(Records excerpted from a collection)
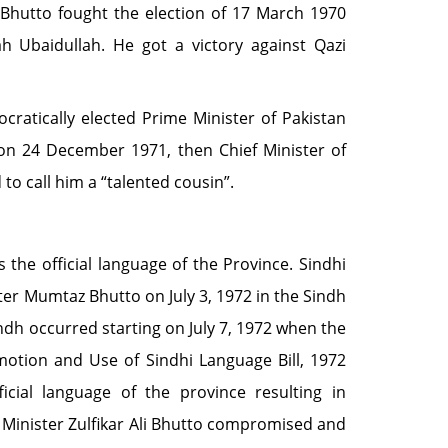
 Bhutto fought the election of 17 March 1970
 Ubaidullah. He got a victory against Qazi
ocratically elected Prime Minister of Pakistan
n 24 December 1971, then Chief Minister of
to call him a “talented cousin”.
the official language of the Province. Sindhi
ter Mumtaz Bhutto on July 3, 1972 in the Sindh
ndh occurred starting on July 7, 1972 when the
otion and Use of Sindhi Language Bill, 1972
icial language of the province resulting in
e Minister Zulfikar Ali Bhutto compromised and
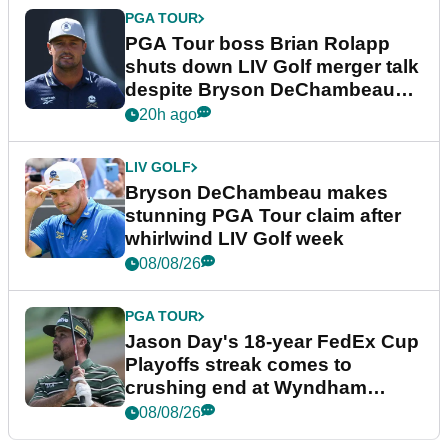
PGA TOUR
PGA Tour boss Brian Rolapp
shuts down LIV Golf merger talk
despite Bryson DeChambeau
plea
20h ago
LIV GOLF
Bryson DeChambeau makes
stunning PGA Tour claim after
whirlwind LIV Golf week
08/08/26
PGA TOUR
Jason Day's 18-year FedEx Cup
Playoffs streak comes to
crushing end at Wyndham
Championship
08/08/26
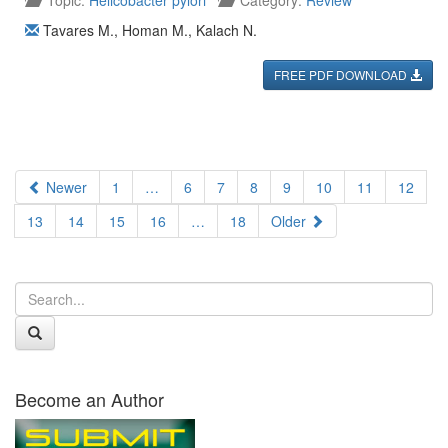
Topic:
Helicobacter pylori
Category:
Review
Tavares M.
,
Homan M.
,
Kalach N.
FREE PDF DOWNLOAD
Newer
1
…
6
7
8
9
10
11
12
13
14
15
16
…
18
Older
Become an Author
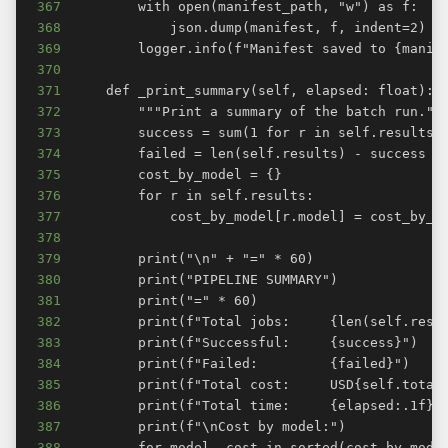
367
368
369
370
371
372
373
374
375
376
377
378
379
380
381
382
383
384
385
386
387
388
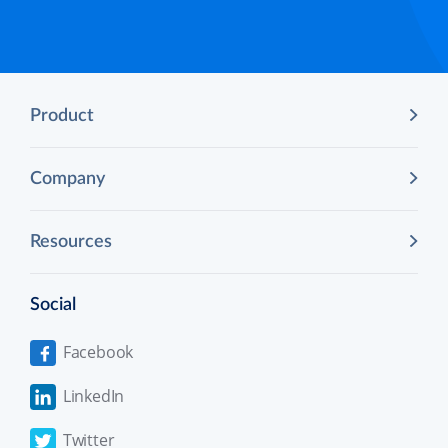
Product
Company
Resources
Social
Facebook
LinkedIn
Twitter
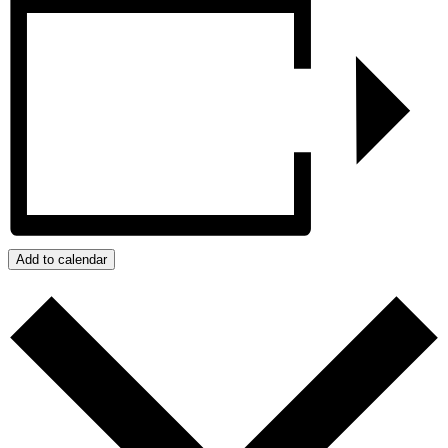
Add to calendar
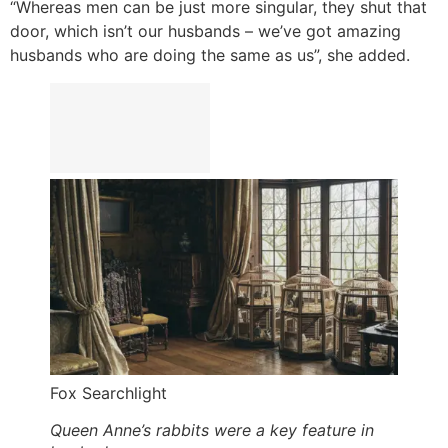
“Whereas men can be just more singular, they shut that
door, which isn’t our husbands – we’ve got amazing
husbands who are doing the same as us”, she added.
Fox Searchlight
Queen Anne’s rabbits were a key feature in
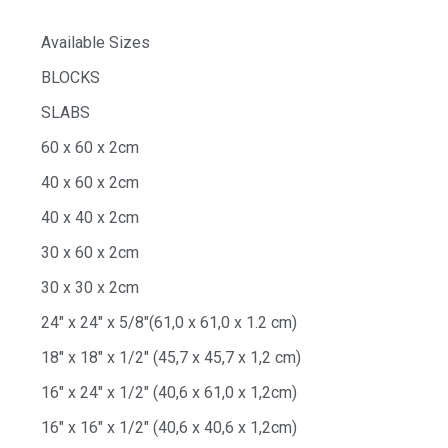
Available Sizes
BLOCKS
SLABS
60 x 60 x 2cm
40 x 60 x 2cm
40 x 40 x 2cm
30 x 60 x 2cm
30 x 30 x 2cm
24″ x 24″ x 5/8″(61,0 x 61,0 x 1.2 cm)
18″ x 18″ x 1/2″ (45,7 x 45,7 x 1,2 cm)
16″ x 24″ x 1/2″ (40,6 x 61,0 x 1,2cm)
16″ x 16″ x 1/2″ (40,6 x 40,6 x 1,2cm)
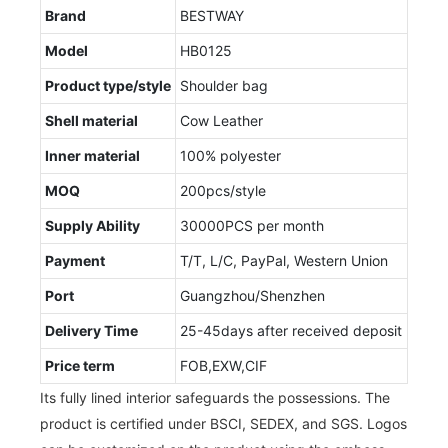
Brand
BESTWAY
Model
HB0125
Product type/style
Shoulder bag
Shell material
Cow Leather
Inner material
100% polyester
MOQ
200pcs/style
Supply Ability
30000PCS per month
Payment
T/T, L/C, PayPal, Western Union
Port
Guangzhou/Shenzhen
Delivery Time
25-45days after received deposit
Price term
FOB,EXW,CIF
Its fully lined interior safeguards the possessions. The
product is certified under BSCI, SEDEX, and SGS. Logos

▶ [INSTRUCTIONS TO FOLLOW]: Only the wording of the records is wanted: copy it all exactly and omit the pictures.

▶ [TASK ANSWER]:
 Bhutto fought the election of 17 March 1970
 Ubaidullah. He got a victory against Qazi
ocratically elected Prime Minister of Pakistan
n 24 December 1971, then Chief Minister of
to call him a “talented cousin”.
the official language of the Province. Sindhi
ter Mumtaz Bhutto on July 3, 1972 in the Sindh
ndh occurred starting on July 7, 1972 when the
otion and Use of Sindhi Language Bill, 1972
icial language of the province resulting in
e Minister Zulfikar Ali Bhutto compromised and
PGA TOUR
PGA Tour boss Brian Rolapp
shuts down LIV Golf merger talk
despite Bryson DeChambeau
plea
20h ago
LIV GOLF
Bryson DeChambeau makes
stunning PGA Tour claim after
whirlwind LIV Golf week
08/08/26
PGA TOUR
Jason Day's 18-year FedEx Cup
Playoffs streak comes to
crushing end at Wyndham
Championship
08/08/26
Topic:
Helicobacter pylori
Category:
Review
Tavares M.
,
Homan M.
,
Kalach N.
FREE PDF DOWNLOAD
Newer
1
…
6
7
8
9
10
11
12
13
14
15
16
…
18
Older
Become an Author
367
368
369
370
371
372
373
374
375
376
377
378
379
380
381
382
383
384
385
386
387
388
Product
Company
Resources
Social
Facebook
LinkedIn
Twitter
Add to calendar
“Whereas men can be just more singular, they shut that
door, which isn’t our husbands – we’ve got amazing
husbands who are doing the same as us”, she added.
Fox Searchlight
Queen Anne’s rabbits were a key feature in
Available Sizes
BLOCKS
SLABS
60 x 60 x 2cm
40 x 60 x 2cm
40 x 40 x 2cm
30 x 60 x 2cm
30 x 30 x 2cm
24″ x 24″ x 5/8″(61,0 x 61,0 x 1.2 cm)
18″ x 18″ x 1/2″ (45,7 x 45,7 x 1,2 cm)
16″ x 24″ x 1/2″ (40,6 x 61,0 x 1,2cm)
16″ x 16″ x 1/2″ (40,6 x 40,6 x 1,2cm)
Brand
BESTWAY
Model
HB0125
Product type/style
Shoulder bag
Shell material
Cow Leather
Inner material
100% polyester
MOQ
200pcs/style
Supply Ability
30000PCS per month
Payment
T/T, L/C, PayPal, Western Union
Port
Guangzhou/Shenzhen
Delivery Time
25-45days after received deposit
Price term
FOB,EXW,CIF
Its fully lined interior safeguards the possessions. The
product is certified under BSCI, SEDEX, and SGS. Logos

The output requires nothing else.